BEGIN Text under study

The club was formed on 1 January 1901, in the immediate aftermath of the collapse of Rochdale A.F.C., although the club was unable to play until it secured a ground, which it did in June. Nevertheless, the club did try to take over Rochdale A.F.C.'s fixtures in the Lancashire League for the remainder of the 1900–01 season, and did in fact join before the 1901–02 campaign.

The club finished 7th in the League, out of 13 clubs, in its first season, and also made a slight profit of £5 on income of £507; it was 7th again in 1902–03, this time out of 12. In 1903, the League was merged into the Lancashire Combination, and the Townsmen were entered into the second division. The club reached the third qualifying round of the FA Cup in both 1901–02 and 1902–03, and also entered the Lancashire Senior Cup in both seasons, but did not win a tie in either season. It finished the 1902–03 season losing to Southport Central in the Rawtenstall Charity Cup semi-final.

The club did not enter senior competition for 1903–04, playing instead in the Lancashire Junior Cup. Its ground change meant it could not host fixtures for the first month of the season, but, more seriously, the club had the prospect of entering the season without any players; not one of its squad had renewed contracts by mid-August 1903, resulting in the disbanding of the second XI and adverts being placed outside the district to recruit new men. The club had made a loss of £55 for the previous season, even after the club committee wrote off loans which they had given to the club.

With Rochdale Hornets having gathered most of the support for a winter game in the town, Rochdale Town found it impossible to compete; when home matches clashed, the Hornets' crowds were over 6,000, while the Townsmen could only attract 500, and losses caused had run to over £1,000. In December 1903, after two home matches for which the gate receipts were £6, the club withdrew from the Lancashire Combination. It did not formally disband at that time, with the club's league place being taken by Atherton Church House. At the time Town quit, its record was a mere 2 wins and 2 draws from 15 matches, only ahead of Bacup, who had played 5 games fewer. The club's final league match was a 3–1 home defeat to Brynn Central on 28 November, a sign of the club's straits being that it could only field 10 men.

The club was still in the Junior Cup (ironically, having beaten Atherton Church House in the first round), and managed to field an XI for its second round tie with Earlestown in January 1904, but it was hammered 13–0, five goals coming in the first 20 minutes. That defeat killed off the last remnants of the club.

==Ground==

The club originally played at the Rochdale Cricket Ground, in the centre of town. In August 1903 it moved to "the old St Clement's ground, Spotland", the rent of £30 being half that which it paid to the cricket club, and the advantage of being available for longer in the season. Even that proved problematic for the club, having to play away matches for the first month of the season while the ground was being prepared, and the club having to come to a new arrangement when £15 fell due in November.

END Text under study
BEGIN Data records

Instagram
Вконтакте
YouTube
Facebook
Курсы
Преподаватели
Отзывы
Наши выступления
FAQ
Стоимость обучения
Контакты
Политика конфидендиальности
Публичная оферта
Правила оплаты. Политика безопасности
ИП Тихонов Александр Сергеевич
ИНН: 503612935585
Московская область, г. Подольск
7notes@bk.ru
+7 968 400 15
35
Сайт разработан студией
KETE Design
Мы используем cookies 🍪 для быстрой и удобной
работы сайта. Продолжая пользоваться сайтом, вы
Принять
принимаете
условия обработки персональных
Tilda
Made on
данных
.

END Data records

◆ Study questions:
1 – Reproduce the stretch of the Rochdale Town text from "The club did not" through "to the club.".
2 – According to the Rochdale Town text, why did the club move in August 1903 to the old St Clement's ground at Spotland? Answer in one to three sentences.

◆ List of answers:
1 –
The club did not enter senior competition for 1903–04, playing instead in the Lancashire Junior Cup. Its ground change meant it could not host fixtures for the first month of the season, but, more seriously, the club had the prospect of entering the season without any players; not one of its squad had renewed contracts by mid-August 1903, resulting in the disbanding of the second XI and adverts being placed outside the district to recruit new men. The club had made a loss of £55 for the previous season, even after the club committee wrote off loans which they had given to the club.

2 – The rent at St Clement's was £30, half what the club paid the cricket club. The ground was also available for longer in the season.